Well that is a pretty dramatic title. I didn't think it up myself though. I'm not so pessimistic. It is the title of a post I read recently though. There does seem to be a lot of bad news in the field of Computer Science these days. I also read recently that Cambridge University in England is having trouble attracting as many computer science students as they would like.  One quote from the article is interesting.

Cambridge professors blame the dwindling enrollment figures on their field’s ongoing image problem

Image problem? Well yes. Would you want to be many of the computer geeks you see on TV and the movies? And worse still there is the image of all the jobs going away. Scary stuff. And in fact there is a lot of evidence that the actual need for computer scientists is going up. Bill Gates who regularly laments on a looming shortage recently also brought up a desire to see more African-Americans and other minorities in the field. Now even if you see that as some sort of politically correct purely social goal or see real value in a diverse workforce I think most would agree that computer science offers a good career path for many people. It should be open to all regardless of race, gender or other attribute.

But if I can come back to the article that started me off on this thread - the one called "Is Computer Science Dying" - one of the things I really like about it is that it addresses the famous quote by Edsger Dijkstra who claimed, "Computer science is no more about computers than astronomy is about telescopes." It's worth the read just for that discussion.

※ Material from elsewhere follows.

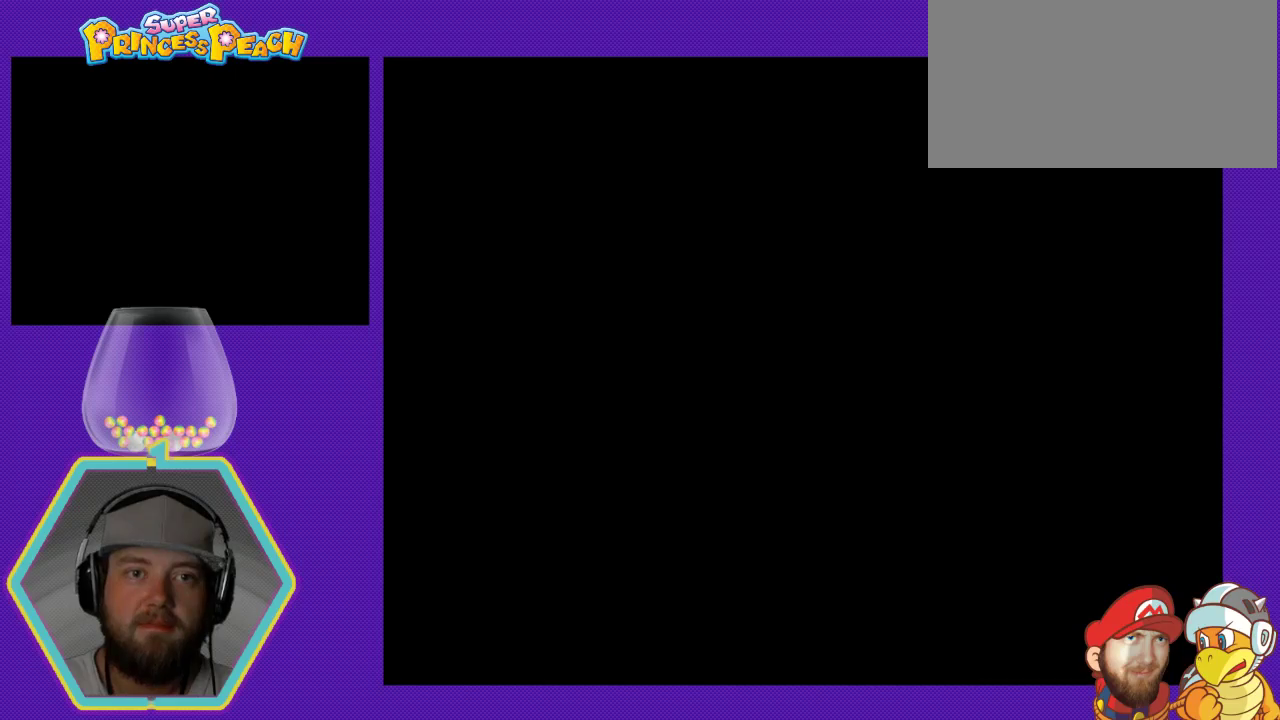
{"buttons": [], "events": []}
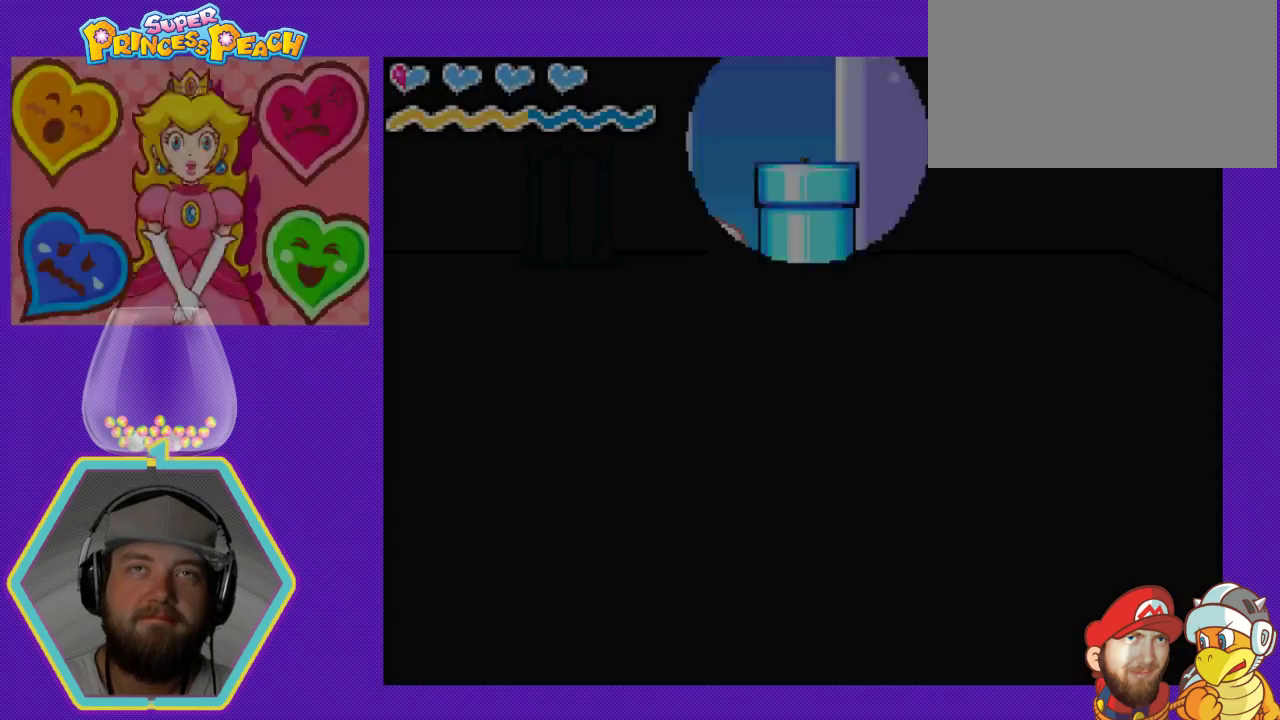
{"buttons": [], "events": []}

My answer to the title question is that computer science is not dying. It is changing and the perceptions of it are changing. I think it is also rapidly becoming ingrained in more and more disciplines. It is like math in that even people who don't major in it are increasingly finding themselves in a position where they have to study it more than perhaps they originally thought. Rather than moving more into the hard sciences as an engineering it is becoming more and more a true "liberal art."